Entire chunks of Wonder Woman's life are called into question. Her faith in the gods, her heritage, and herself become subject to major doubt. At the same time, she's still trying to help her friends and still be a full-time member of the Justice League. It's stressful, to say the least. It sends the message that if someone like Wonder Woman can crack under the strain at times, then what hope does anyone have?
That hope doesn't stay lost for long, though. Early on, Rucka shows that Wonder Woman can still be Wonder Woman in the midst of so much upheaval. She can arrive on the scene with the Justice League, fight giant monsters, and hardly break a sweat in taking it down. The hardened warrior aspect of her character is rightly preserved. However, that's not the sole focus of the story or Wonder Woman's journey over the course of the past 25 issues. It's never more than a secondary focus because Wonder Woman embodies more than just a fighting spirit.
Much more of Wonder Woman #25 focuses on her heart, which is heavy and wounded. She spent a great deal of her recent journey trying to save Dr. Barbara Minerva from the clutches of Cheetah, but circumstances beyond her control make that impossible. That's pretty heart-wrenching because when something is impossible for Wonder Woman, who regularly deals with gods, monsters, and Batman, that makes clear that some things are just beyond anyone's control.
She still makes an effort to help her former friend. She also makes a desperate plea for help from the last person who would want to help her. Even with all her love and heart, it isn't enough. It shows in the way she fights. Even her fellow friends on the Justice League sense it. When she finally gets around to confronting it, she has to essentially accept what she can't control. The truth may hurt, but that doesn't make it any less important. There are people who go their entire lives avoiding that. Wonder Woman confronts it, even when she's angry and wounded. Given her immortal heritage, that's quite an accomplishment.
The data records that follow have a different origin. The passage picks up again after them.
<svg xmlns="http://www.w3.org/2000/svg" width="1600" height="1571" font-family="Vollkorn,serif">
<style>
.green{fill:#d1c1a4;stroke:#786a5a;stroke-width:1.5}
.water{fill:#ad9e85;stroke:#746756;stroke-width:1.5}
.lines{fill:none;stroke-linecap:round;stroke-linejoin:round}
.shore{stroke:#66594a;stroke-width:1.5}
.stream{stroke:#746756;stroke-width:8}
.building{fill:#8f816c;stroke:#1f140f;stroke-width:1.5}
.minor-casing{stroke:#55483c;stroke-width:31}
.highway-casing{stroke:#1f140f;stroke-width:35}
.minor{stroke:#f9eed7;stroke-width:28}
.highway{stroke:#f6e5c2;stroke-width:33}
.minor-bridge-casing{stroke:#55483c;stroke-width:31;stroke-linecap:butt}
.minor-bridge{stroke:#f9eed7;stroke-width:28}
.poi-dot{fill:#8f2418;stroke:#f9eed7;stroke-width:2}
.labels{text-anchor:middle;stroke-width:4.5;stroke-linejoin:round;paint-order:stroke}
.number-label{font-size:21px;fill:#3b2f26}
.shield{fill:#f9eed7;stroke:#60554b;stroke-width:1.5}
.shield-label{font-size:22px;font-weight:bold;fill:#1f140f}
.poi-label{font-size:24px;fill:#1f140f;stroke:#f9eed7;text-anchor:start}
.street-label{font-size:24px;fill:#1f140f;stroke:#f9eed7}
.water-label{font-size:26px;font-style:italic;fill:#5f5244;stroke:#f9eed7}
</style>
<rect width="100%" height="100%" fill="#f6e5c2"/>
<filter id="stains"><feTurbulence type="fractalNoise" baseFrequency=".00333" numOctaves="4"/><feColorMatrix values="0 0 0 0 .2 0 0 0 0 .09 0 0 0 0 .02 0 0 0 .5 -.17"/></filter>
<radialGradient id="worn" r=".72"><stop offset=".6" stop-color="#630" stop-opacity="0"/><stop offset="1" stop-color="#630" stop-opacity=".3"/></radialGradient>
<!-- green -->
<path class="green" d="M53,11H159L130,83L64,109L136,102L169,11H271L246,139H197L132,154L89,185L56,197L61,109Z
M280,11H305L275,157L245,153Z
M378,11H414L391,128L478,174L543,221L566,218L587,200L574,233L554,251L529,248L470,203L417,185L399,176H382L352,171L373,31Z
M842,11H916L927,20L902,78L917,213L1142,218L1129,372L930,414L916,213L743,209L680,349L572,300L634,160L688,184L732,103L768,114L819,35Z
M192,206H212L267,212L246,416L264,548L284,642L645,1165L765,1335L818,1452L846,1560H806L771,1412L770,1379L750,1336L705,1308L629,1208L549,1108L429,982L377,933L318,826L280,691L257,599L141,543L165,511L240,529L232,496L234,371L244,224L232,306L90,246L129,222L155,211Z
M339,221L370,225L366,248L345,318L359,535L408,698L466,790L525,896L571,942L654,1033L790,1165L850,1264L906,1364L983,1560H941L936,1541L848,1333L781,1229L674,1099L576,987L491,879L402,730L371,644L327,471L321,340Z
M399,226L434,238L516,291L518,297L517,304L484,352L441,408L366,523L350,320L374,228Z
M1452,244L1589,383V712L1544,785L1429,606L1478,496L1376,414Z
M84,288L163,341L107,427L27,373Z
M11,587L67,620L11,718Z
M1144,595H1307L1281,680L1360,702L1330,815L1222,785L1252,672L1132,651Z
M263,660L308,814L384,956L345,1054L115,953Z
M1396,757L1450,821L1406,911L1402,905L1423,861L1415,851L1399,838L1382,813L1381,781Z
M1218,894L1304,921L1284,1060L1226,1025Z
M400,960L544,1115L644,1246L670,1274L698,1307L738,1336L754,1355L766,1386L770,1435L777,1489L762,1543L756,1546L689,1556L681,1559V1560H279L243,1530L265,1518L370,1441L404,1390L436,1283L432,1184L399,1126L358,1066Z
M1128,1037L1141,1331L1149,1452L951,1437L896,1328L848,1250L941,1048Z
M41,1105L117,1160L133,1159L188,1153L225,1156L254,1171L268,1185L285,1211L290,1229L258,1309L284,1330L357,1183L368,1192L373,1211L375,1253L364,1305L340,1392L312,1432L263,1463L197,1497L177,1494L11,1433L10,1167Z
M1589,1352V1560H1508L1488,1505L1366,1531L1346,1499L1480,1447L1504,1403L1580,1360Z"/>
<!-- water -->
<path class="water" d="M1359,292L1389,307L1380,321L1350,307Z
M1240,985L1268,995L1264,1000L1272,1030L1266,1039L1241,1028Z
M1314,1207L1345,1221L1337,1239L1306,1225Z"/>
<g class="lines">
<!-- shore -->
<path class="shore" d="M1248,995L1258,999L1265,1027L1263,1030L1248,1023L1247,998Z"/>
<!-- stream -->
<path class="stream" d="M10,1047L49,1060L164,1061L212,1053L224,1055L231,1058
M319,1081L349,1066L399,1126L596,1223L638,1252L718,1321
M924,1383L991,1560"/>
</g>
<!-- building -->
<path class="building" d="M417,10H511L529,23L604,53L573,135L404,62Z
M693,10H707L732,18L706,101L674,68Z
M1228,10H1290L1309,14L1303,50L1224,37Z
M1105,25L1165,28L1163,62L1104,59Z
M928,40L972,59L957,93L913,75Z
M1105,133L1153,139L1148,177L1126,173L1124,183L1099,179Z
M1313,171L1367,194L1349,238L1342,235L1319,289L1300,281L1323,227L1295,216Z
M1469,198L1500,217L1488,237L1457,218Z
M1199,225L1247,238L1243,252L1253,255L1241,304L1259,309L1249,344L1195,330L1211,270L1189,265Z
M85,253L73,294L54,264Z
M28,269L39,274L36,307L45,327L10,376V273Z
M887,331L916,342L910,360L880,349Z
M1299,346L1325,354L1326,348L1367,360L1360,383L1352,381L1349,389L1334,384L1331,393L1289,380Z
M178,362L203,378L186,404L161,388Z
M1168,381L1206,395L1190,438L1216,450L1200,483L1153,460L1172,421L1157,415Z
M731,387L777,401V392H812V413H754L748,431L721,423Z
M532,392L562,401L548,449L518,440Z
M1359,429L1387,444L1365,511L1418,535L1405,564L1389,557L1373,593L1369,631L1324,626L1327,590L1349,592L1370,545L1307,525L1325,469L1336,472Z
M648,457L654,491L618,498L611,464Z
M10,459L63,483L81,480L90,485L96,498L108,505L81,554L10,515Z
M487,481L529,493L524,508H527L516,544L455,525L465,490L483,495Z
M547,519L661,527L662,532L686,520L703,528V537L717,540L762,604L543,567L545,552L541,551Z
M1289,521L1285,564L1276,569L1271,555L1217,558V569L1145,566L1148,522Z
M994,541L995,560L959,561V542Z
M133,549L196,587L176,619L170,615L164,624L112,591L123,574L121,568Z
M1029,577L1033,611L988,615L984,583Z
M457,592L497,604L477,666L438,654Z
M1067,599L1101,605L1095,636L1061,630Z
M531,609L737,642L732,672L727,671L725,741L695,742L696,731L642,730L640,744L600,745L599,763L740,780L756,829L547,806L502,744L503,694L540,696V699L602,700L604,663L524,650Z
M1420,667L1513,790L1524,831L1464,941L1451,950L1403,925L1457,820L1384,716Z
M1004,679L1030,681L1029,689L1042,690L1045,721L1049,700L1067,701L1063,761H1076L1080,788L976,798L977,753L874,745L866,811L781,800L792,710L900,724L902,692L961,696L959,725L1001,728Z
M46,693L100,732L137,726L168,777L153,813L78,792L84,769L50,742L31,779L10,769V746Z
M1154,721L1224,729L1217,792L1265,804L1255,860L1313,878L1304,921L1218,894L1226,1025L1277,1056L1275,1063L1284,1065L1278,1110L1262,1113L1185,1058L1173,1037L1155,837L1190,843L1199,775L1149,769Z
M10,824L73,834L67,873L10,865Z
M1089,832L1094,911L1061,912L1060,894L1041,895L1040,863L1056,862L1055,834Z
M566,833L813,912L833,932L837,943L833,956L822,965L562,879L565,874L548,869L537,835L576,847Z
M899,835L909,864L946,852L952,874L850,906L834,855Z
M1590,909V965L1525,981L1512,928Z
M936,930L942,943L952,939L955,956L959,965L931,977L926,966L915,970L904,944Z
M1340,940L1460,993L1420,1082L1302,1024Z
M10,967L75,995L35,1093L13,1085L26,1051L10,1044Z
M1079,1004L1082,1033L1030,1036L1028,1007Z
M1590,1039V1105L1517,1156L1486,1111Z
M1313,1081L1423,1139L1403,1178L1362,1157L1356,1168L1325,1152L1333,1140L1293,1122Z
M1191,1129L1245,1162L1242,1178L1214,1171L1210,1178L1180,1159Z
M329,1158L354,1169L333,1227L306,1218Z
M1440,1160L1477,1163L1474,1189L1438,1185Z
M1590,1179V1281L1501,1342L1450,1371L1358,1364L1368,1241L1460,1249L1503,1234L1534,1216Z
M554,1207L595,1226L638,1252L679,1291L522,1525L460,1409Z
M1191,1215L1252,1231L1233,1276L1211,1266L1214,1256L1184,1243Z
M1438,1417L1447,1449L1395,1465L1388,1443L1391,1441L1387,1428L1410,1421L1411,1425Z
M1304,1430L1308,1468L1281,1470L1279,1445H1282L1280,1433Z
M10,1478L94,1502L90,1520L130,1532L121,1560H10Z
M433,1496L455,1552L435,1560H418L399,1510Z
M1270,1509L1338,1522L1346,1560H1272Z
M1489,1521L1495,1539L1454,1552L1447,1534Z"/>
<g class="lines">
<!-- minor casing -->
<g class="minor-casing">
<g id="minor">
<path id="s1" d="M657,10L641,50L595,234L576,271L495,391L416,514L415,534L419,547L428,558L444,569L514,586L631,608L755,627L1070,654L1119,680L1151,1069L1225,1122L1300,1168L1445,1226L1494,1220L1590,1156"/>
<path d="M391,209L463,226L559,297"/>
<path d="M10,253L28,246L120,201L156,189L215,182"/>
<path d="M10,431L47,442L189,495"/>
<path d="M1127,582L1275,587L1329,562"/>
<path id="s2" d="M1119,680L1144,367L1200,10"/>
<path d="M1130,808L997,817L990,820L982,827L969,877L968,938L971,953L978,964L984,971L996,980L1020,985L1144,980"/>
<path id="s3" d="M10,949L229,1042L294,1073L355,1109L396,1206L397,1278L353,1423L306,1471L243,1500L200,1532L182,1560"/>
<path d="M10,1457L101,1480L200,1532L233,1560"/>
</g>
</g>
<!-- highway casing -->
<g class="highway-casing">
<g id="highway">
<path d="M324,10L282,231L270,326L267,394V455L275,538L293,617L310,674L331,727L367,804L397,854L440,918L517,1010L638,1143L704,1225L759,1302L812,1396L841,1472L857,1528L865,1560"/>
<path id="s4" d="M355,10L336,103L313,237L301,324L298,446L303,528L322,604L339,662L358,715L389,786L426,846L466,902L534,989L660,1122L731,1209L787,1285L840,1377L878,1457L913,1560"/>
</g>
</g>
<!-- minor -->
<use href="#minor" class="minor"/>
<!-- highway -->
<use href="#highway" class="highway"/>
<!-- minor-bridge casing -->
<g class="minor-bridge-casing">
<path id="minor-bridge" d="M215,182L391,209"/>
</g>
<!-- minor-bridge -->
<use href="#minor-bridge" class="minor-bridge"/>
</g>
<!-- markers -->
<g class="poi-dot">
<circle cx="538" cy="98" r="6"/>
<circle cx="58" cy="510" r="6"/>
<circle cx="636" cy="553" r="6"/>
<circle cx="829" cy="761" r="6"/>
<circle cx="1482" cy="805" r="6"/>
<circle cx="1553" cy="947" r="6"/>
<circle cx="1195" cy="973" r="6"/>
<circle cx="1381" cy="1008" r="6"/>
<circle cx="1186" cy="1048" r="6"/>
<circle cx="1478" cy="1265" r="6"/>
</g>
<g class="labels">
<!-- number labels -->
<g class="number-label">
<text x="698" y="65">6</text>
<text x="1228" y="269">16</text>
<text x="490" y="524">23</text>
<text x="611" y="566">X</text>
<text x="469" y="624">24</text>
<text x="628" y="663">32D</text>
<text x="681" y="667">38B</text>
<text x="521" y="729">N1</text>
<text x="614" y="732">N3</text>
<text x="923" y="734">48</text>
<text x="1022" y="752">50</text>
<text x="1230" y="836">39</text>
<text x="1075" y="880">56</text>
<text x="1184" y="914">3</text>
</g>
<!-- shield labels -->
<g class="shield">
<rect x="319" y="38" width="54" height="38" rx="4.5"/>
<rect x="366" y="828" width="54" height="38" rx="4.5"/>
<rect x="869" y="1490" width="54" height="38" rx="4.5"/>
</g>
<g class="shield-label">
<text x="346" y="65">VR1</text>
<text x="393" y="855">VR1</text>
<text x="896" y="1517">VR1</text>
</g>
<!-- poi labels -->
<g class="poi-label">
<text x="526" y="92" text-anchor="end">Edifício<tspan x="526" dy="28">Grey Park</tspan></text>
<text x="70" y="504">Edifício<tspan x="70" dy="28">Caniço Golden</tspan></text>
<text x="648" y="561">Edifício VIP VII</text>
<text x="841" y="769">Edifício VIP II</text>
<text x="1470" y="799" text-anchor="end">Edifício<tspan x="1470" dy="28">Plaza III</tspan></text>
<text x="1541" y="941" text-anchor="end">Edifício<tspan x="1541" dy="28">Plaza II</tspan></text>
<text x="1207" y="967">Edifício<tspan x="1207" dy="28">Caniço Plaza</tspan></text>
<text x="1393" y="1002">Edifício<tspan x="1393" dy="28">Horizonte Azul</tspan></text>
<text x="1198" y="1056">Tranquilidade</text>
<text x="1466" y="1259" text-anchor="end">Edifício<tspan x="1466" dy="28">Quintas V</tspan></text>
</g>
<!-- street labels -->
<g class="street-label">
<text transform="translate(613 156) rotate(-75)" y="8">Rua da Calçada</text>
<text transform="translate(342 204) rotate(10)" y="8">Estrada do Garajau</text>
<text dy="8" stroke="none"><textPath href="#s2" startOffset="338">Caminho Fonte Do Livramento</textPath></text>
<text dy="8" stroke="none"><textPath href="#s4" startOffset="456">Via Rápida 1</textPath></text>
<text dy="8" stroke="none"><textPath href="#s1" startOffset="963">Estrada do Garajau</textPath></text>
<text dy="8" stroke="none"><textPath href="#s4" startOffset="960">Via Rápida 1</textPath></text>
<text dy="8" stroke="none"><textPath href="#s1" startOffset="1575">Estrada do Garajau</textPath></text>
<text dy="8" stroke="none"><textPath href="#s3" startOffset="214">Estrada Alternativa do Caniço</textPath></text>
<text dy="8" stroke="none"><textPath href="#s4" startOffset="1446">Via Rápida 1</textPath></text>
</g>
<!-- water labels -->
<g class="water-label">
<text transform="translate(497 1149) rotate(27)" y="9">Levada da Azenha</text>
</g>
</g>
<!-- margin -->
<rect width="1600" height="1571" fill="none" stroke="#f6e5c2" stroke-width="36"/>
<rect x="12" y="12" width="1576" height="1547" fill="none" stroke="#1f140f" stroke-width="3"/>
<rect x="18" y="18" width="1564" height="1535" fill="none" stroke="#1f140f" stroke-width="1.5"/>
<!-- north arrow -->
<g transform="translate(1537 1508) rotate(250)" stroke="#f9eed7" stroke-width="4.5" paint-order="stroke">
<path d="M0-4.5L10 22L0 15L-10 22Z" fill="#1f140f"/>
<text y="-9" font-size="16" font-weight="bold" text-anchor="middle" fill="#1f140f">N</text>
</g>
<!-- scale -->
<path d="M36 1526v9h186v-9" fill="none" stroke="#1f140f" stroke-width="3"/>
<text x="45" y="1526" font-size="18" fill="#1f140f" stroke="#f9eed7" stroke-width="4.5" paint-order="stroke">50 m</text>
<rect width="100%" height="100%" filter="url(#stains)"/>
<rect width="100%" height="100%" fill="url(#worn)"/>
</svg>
Rucka goes heavy on the symbolism, giving Wonder Woman a love/hate relationship with her magic lasso at a time when the truth can hurt even an immortal warrior woman. Sharp's colorful artwork keeps the tone of the story from getting too bleak or dire. In the end, her willingness to take back her lasso and accept the harsh truth for what it is highlights the end of a journey that Wonder Woman needed to take. It's a journey that strengthens every part of her character, as well as those around her.
As fitting an end as Wonder Woman #25 is to that journey, it does gloss over a few issues and rushes a few others. There's never a clear resolution with Cheetah and Wonder Woman's acceptance of the truth feels somewhat rushed. The fact she only needs a pep talk before taking back her lasso feels somewhat unremarkable, if not contrived. There are a lot of arguments she could've and probably should've had with the gods that deceived her. However, those conversations are essentially shrugged off in favor of some sexy time with Steve Trevor. On some levels, though, that's a fair trade-off.
Overall, Rucka's run on Wonder Woman is a remarkable accomplishment. At a time when Gal Gadot, Chris Pine, and Patty Jenkins are elevating Wonder Woman's star to new heights, her DC: Rebirth journey finds a way to make that star burn a little brighter. Wonder Woman is tough, compassionate, loving, loyal, and beautiful on every level. It's not something that most people need to be reminded of, but some reminders are still worth having.